In May 2023, I landed Toronto, looking for a job. I am developer with 2 years of foreign working experience, self-taught, female, Asian, non-native English speaker. As of 31 Jan 2024, the data is as followed:
Application sent: 1686
Interview: 20 companies
To the final round: 4 companies
CV version: 7
Duration of job search: 4 months (July - present)
So after 7 months (first two months was travelling and settling down), I still haven’t landed a job. What weng wrong?
Self-taught, female, Asian, non-native English speaker, foreign working experience – I don’t think any of these tags stood in my way to the footstep given I was able to get so many interviews, but they did make me have to do harder to finally open the door.
Here is the lesson learnt and the stories
- Overprepared and prepare for the worst In an interview, there are two things that I don’t want to happen – question that I don’t know how answer and awkward silence. To deal with the first situation is easy. Google all the general question, analyse the job description and list out the characters that the team/ company are most likely looking for and prepare a story for it.
For example, for a software developer, the ideal canadidates should have the following qualities:
- Ability to solve a problem
- Seek help and support each other
- Learn things fast
- Curosity
Have some stories that can demo these qualities and also prepared for the common question like why you want to join this company. These should give you a pass in most scenario.
The awkward silence is the harder part. In recent two interviews, this happened to me. It was technical interviews and the interviewer obviouisly came underprepared. They prepared some extremely easy coding questions that I solved within 5 minutes. Afterward, they just sat in there waiting for me to ask the questions, which I actually have most of the information I wanted to know in the last round of the interview. So for half of the interview, no one knew what to do. And there was just silence. I was prepared to have to ask questions for 30 minutes and their answers weren’t giving me much context to extend the questions.

- _Problems to work on_
#1 In the job search post, list each tag the writer attaches to themself and says did not block getting interviews.
#2 From the job search post, extract the passage starting with "Self-taught, female, Asian, non-native English speaker, foreign" and going on through "open the door.".
The rows that come next are from a separate source.

- _Supplied material_
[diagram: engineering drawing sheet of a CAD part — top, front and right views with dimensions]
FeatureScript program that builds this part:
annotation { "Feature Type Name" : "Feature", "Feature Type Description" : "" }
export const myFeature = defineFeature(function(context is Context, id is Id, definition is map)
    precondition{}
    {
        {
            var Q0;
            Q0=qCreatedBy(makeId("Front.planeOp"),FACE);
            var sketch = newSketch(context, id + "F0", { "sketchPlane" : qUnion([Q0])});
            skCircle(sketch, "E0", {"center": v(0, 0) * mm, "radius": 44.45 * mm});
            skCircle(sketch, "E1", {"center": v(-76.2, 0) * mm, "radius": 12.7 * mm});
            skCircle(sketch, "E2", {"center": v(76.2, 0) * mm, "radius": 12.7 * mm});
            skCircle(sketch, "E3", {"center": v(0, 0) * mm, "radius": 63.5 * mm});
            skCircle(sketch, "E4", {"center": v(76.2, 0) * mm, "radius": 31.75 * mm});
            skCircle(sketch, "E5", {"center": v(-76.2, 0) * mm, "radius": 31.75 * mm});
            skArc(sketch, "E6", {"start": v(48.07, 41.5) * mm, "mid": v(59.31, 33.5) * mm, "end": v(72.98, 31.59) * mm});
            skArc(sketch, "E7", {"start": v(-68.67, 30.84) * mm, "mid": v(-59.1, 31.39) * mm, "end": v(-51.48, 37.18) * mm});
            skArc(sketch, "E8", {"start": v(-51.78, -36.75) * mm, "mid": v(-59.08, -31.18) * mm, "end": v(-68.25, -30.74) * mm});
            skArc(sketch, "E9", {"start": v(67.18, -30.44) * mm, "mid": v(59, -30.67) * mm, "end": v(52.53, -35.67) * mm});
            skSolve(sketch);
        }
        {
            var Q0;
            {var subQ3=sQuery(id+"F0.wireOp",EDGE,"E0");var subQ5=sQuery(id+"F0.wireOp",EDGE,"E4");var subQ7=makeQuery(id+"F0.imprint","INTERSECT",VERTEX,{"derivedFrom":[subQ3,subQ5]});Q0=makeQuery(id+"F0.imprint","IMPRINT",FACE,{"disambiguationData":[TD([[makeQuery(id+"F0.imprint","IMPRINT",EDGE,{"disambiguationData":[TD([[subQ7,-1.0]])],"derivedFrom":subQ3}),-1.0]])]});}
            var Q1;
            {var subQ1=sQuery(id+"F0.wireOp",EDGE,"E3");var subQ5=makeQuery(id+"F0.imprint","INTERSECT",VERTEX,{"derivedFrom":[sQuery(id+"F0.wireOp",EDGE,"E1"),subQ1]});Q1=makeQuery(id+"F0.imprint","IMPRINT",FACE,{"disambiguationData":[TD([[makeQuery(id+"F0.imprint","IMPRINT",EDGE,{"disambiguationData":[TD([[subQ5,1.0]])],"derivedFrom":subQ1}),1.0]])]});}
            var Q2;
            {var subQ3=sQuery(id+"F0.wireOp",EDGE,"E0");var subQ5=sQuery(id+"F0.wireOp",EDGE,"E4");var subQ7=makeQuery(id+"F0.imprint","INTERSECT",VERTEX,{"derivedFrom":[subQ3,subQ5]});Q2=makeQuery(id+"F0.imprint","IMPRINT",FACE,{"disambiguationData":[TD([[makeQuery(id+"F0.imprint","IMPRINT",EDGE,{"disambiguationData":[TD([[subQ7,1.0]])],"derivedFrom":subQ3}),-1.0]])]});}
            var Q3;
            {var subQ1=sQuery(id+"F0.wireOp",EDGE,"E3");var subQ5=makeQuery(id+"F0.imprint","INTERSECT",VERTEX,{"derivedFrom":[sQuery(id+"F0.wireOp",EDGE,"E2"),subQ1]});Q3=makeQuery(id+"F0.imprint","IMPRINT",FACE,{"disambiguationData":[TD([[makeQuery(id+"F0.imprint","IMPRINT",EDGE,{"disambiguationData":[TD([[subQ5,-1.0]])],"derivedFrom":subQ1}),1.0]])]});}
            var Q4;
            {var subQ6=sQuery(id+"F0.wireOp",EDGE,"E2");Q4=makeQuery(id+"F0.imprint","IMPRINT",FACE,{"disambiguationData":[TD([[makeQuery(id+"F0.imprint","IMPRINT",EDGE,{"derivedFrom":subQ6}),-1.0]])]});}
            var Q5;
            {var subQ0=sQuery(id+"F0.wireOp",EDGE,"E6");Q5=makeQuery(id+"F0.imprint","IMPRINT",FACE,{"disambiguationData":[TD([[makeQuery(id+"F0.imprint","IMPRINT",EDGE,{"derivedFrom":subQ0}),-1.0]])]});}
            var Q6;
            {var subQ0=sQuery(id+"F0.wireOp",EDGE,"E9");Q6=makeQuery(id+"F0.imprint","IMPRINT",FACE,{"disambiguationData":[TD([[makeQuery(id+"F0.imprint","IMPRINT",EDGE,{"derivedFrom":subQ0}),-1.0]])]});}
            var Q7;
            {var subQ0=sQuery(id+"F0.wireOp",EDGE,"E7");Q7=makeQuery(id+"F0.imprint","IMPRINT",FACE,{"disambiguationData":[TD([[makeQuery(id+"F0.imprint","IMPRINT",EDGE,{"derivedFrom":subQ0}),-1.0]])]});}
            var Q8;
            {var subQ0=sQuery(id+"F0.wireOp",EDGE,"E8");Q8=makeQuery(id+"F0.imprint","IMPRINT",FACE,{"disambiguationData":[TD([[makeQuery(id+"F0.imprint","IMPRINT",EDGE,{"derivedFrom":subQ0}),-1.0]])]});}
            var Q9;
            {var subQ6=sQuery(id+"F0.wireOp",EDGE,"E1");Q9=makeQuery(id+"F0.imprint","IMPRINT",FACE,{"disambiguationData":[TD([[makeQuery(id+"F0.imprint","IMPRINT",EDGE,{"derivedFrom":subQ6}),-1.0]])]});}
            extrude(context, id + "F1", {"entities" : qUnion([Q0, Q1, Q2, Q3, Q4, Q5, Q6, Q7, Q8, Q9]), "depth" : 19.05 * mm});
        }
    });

- _Exercise solutions_
#1
- Self-taught
- Female
- Asian
- Non-native English speaker
- Foreign working experience

#2
Self-taught, female, Asian, non-native English speaker, foreign working experience – I don’t think any of these tags stood in my way to the footstep given I was able to get so many interviews, but they did make me have to do harder to finally open the door.